I would have liked to just use the RPCC for this, but I didn't think it quite fit in the way I needed it.

Could you expand on this a bit? I would love to see if we can match the offerings of rpcc to your requirements 😁. Is it more than the requirement to execute commands without waiting for the result?

I'm happy to share more of the implementation if you're interested. Like I mentioned, it's similar to CDP's RPCC, but a little too different for a PR haha.

Please do, I'm very curious if this can be aligned with rpcc.

PS. Speaking of performance considerations, I'm thinking of evaluating gobwas/ws as a replacement for gorilla/websocket.

[mafredri]

There is indeed a huge difference, I wrote some benchmarks and ran some tests. Both the sync and async version are executing three Input.dispatchKeyEvent commands over rpcc (rawKeyDown, char and keyUp) to produce a newline.

Page: about:blank, no content:

$ go test -bench=Speed -run=Bench -benchtime 2s -v
BenchmarkRpccSpeed/Sync-4         	    2000	   1309191 ns/op	    1129 B/op	      33 allocs/op
BenchmarkRpccSpeed/Async-4        	   10000	    329931 ns/op	    1101 B/op	      27 allocs/op
PASS
ok  	github.com/mafredri/cdp	6.132s

Page about:blank, focused <textarea>:

The difference here is 102 (sync) vs 1102 (async) newlines inside the <textarea>.

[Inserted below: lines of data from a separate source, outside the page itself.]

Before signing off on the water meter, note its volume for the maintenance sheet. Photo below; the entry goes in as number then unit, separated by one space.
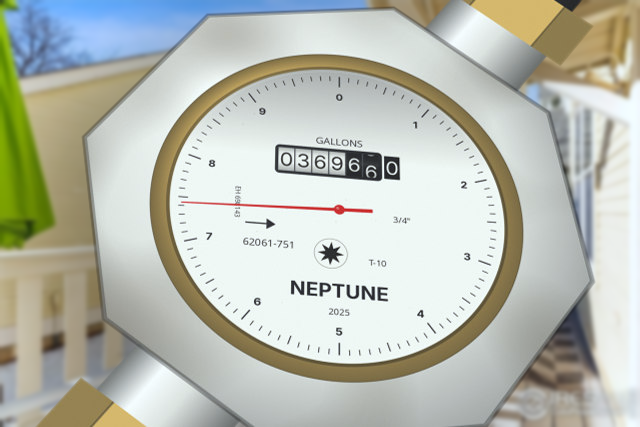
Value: 369657.4 gal
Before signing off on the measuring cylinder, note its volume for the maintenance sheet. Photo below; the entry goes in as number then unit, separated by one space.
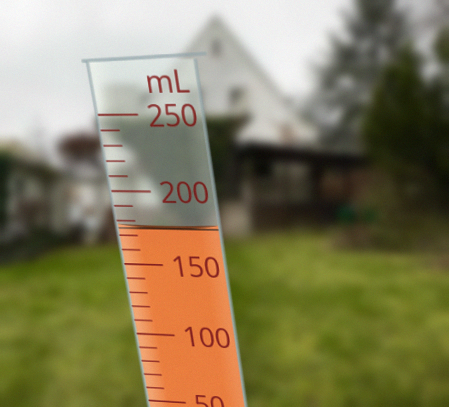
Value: 175 mL
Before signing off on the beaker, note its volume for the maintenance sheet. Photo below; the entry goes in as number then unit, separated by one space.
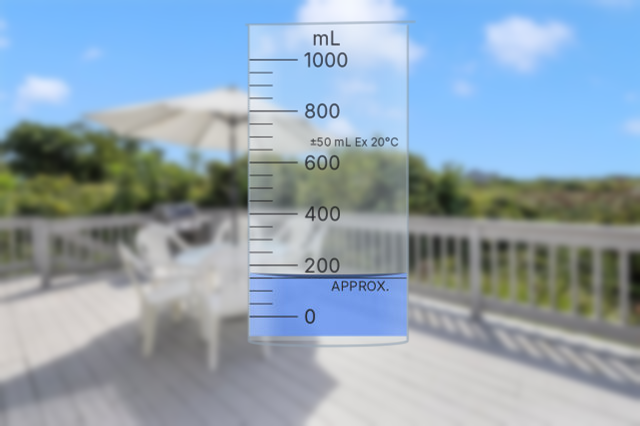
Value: 150 mL
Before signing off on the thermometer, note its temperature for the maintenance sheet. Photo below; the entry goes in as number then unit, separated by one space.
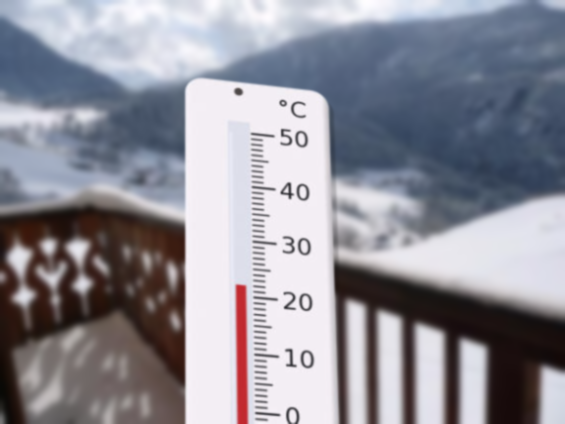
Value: 22 °C
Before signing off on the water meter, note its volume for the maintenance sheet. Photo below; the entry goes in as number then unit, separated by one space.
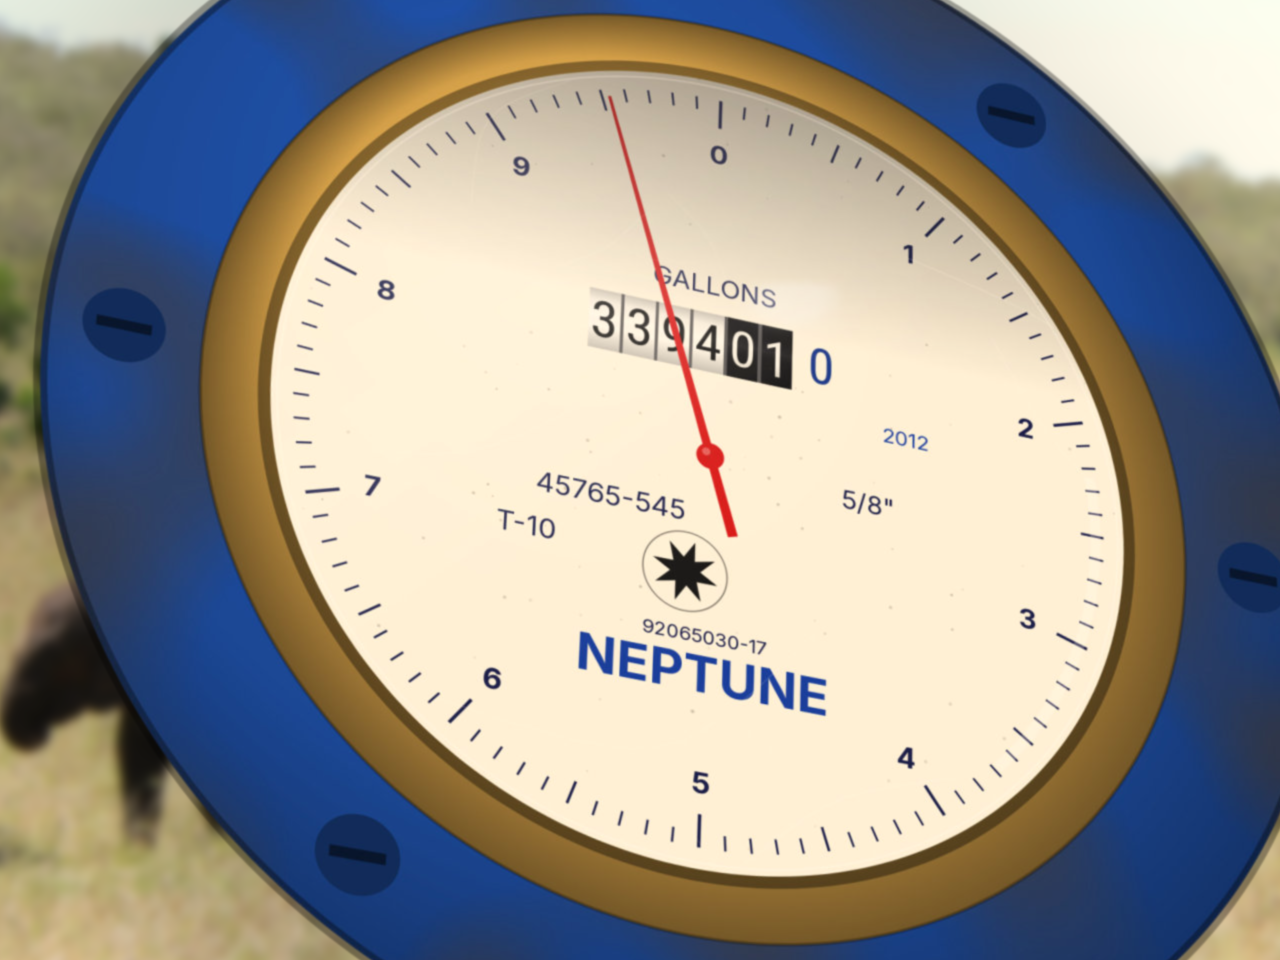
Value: 3394009.5 gal
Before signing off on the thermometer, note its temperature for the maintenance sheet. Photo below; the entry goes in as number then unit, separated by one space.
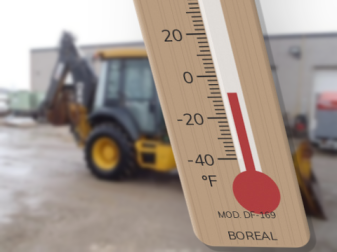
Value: -8 °F
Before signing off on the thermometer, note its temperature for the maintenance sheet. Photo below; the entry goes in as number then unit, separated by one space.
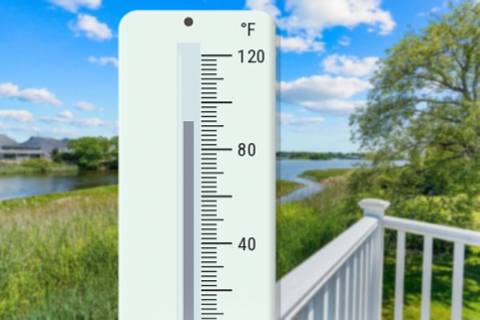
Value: 92 °F
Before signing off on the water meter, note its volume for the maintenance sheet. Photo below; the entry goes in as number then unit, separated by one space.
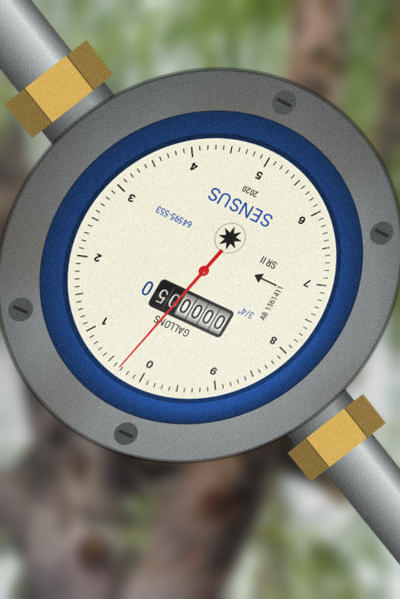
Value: 50.3 gal
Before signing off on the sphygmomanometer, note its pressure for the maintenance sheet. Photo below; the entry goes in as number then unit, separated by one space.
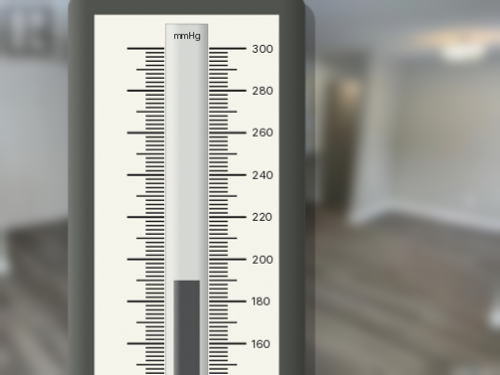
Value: 190 mmHg
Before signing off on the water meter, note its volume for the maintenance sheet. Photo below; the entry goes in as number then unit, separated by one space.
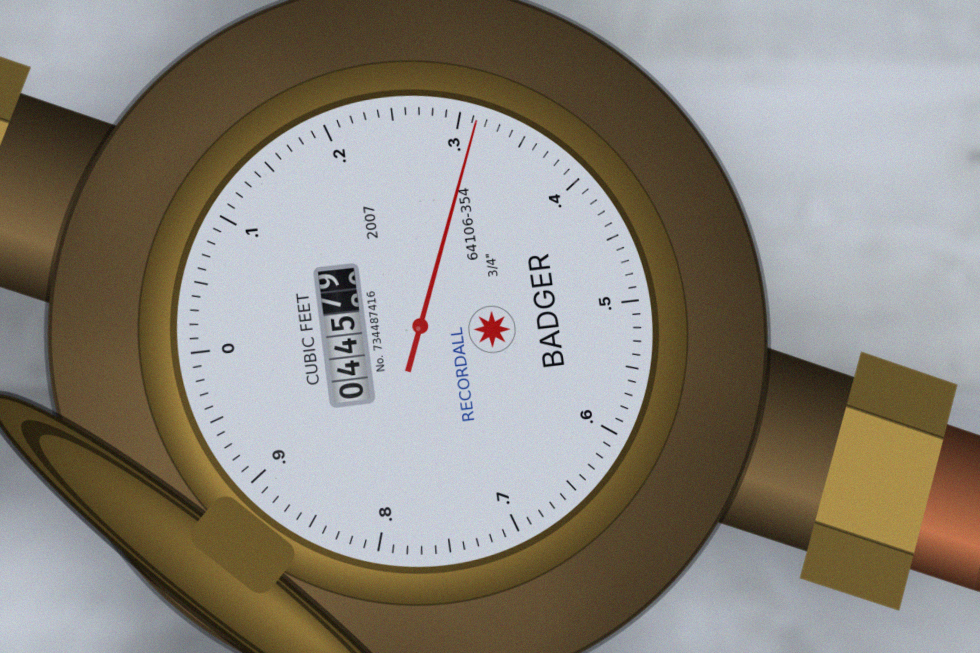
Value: 44579.31 ft³
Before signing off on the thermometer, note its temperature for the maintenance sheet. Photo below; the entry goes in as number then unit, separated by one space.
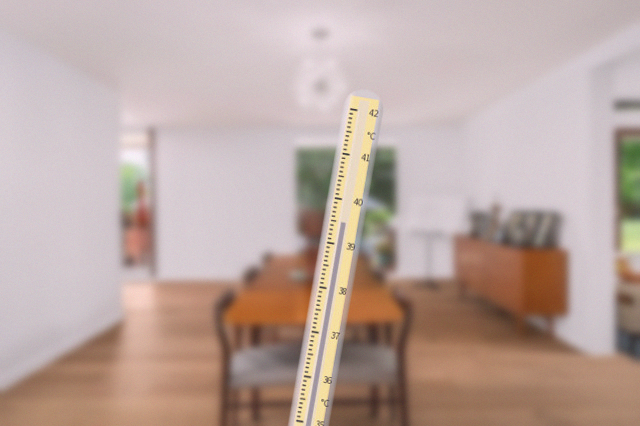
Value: 39.5 °C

$ go test -bench=Speed/Sync -run=Bench -benchtime 0.5s -v
BenchmarkRpccSpeed/Sync-4         	     100	   6668981 ns/op	    1152 B/op	      33 allocs/op
PASS
ok  	github.com/mafredri/cdp	0.699s

$ go test -bench=Speed/Async -run=Bench -benchtime 0.5s -v
BenchmarkRpccSpeed/Async-4         	    1000	   1787161 ns/op	    1001 B/op	      27 allocs/op
PASS
ok  	github.com/mafredri/cdp	1.900s

[mafredri]

This is how I'm currently using this in the benchmarks:

errc := make(chan error, b.N*3)
nw := rpcc.NoWait(errc)

for _, err := range []error{
	rpcc.Invoke(ctx, "Input.dispatchKeyEvent", down, nil, conn, nw),
	rpcc.Invoke(ctx, "Input.dispatchKeyEvent", char, nil, conn, nw),
	rpcc.Invoke(ctx, "Input.dispatchKeyEvent", up, nil, conn, nw),
} {
	if err != nil {
		b.Error(err)
	}
}

for i := 0; i < b.N*3; i++ {
	err := <-errc
	if err != nil {
		b.Error(err)
	}
}

Not sure how friendly the above is though, easy to forget to allocate enough buffer space in the channel. Also, you lose reference to which command failed. A nicer API (in that regard) might look something like:

calls := []*rpcc.Call{
	rpcc.NewCall("Input.dispatchKeyEvent", down, nil),
	rpcc.NewCall("Input.dispatchKeyEvent", char, nil),
	rpcc.NewCall("Input.dispatchKeyEvent", up, nil),
}
err := rpcc.Send(ctx, conn, calls...)
if err != nil {
	return err
}
for _, call := range calls {
	err := call.Wait()
	if err != nil {
		return err
	}
}

The downside here is increasing the API surface with more types (Call, NewCall and the function Send). Currently Call is unexported (rpcCall) which I find beneficial for internal usage. My thinking here is that having access to the call makes debugging / logging easier, e.g. finding out which call caused the error, etc. On the other hand, re-using a call is not possible, which might result in confusion and errors.

I'll keep thinking about this some more.